---------- TEXTAUSZUG

Essen. Vor fünf Jahren ermordeten Terroristen zwölf Mitarbeiter der Satirezeitschrift „Charlie Hebdo“. WAZ-Karikaturist Heiko Sakurai erinnert sich.
Vor fünf Jahren, am 7. Januar 2015, überfielen zwei Islamisten die Redaktion der französischen Satirezeitschrift mitten in Paris. Sie erschossen zwölf Menschen – offenbar aus Zorn über Mohammed-Karikaturen der Zeitschrift. Europa reagierte geschockt. Doch rasch erwuchs auch eine breite Solidaritätsbewegung. Der feste Wille, sich nicht dem islamistischen Terror zu beugen, trieb die Menschen auf die Straße. „Je suis Charlie“ („Ich bin Charlie“) wurde zum trotzigen Protestruf. Lutz Heuken sprach mit WAZ-Karikaturist Heiko Sakurai (48) über die Nachwirkungen des Terroranschlags.
Herr Sakurai. Wie waren Ihre ersten Reaktion auf das blutige Attentat?
Heiko Sakurai: Ich habe sofort gedacht: Die Morde können nur einen islamistischen Hintergrund haben. Ich musste professionell reagieren. Deshalb war meine erste Zeichnung vorsichtig; sie ging eher in Richtung Pressefreiheit als in Richtung islamistischer Terror – ich wollte niemanden vorverurteilen.
Hat es Sie besonders getroffen, dass die Mordopfer Kollegen von Ihnen waren?

--------------------
---------- DATENAUSZUG

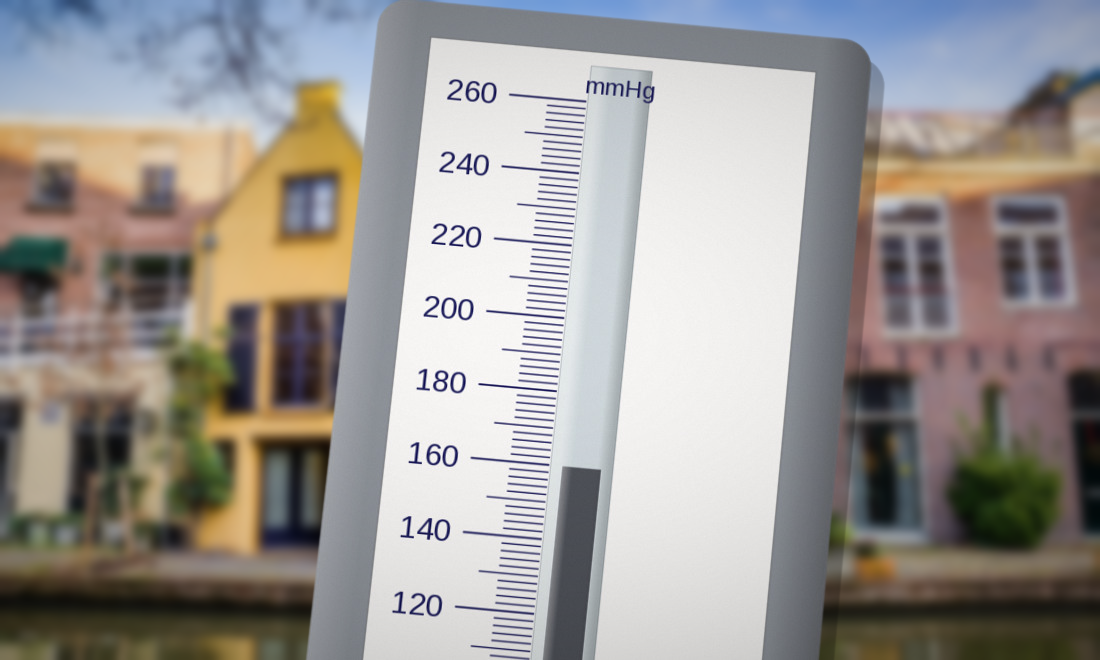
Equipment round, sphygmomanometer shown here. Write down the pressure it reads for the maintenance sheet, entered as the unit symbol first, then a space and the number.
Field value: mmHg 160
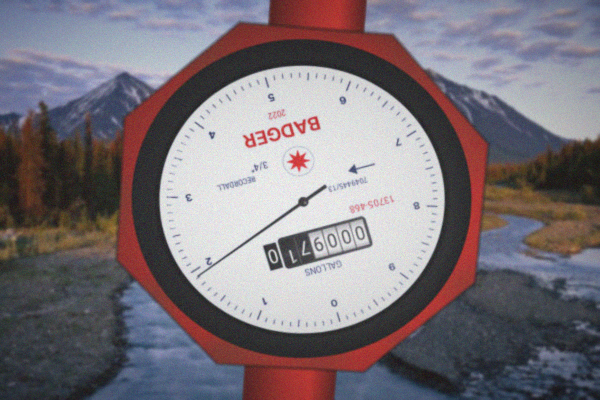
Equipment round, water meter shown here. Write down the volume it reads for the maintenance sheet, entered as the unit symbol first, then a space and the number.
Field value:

--------------------

Gib bitte aus dem Interview zum Anschlag auf „Charlie Hebdo“ den Abschnitt von „Essen. Vor fünf“ bis „Nachwirkungen des Terroranschlags.“ wörtlich aus.

Essen. Vor fünf Jahren ermordeten Terroristen zwölf Mitarbeiter der Satirezeitschrift „Charlie Hebdo“. WAZ-Karikaturist Heiko Sakurai erinnert sich.
Vor fünf Jahren, am 7. Januar 2015, überfielen zwei Islamisten die Redaktion der französischen Satirezeitschrift mitten in Paris. Sie erschossen zwölf Menschen – offenbar aus Zorn über Mohammed-Karikaturen der Zeitschrift. Europa reagierte geschockt. Doch rasch erwuchs auch eine breite Solidaritätsbewegung. Der feste Wille, sich nicht dem islamistischen Terror zu beugen, trieb die Menschen auf die Straße. „Je suis Charlie“ („Ich bin Charlie“) wurde zum trotzigen Protestruf. Lutz Heuken sprach mit WAZ-Karikaturist Heiko Sakurai (48) über die Nachwirkungen des Terroranschlags.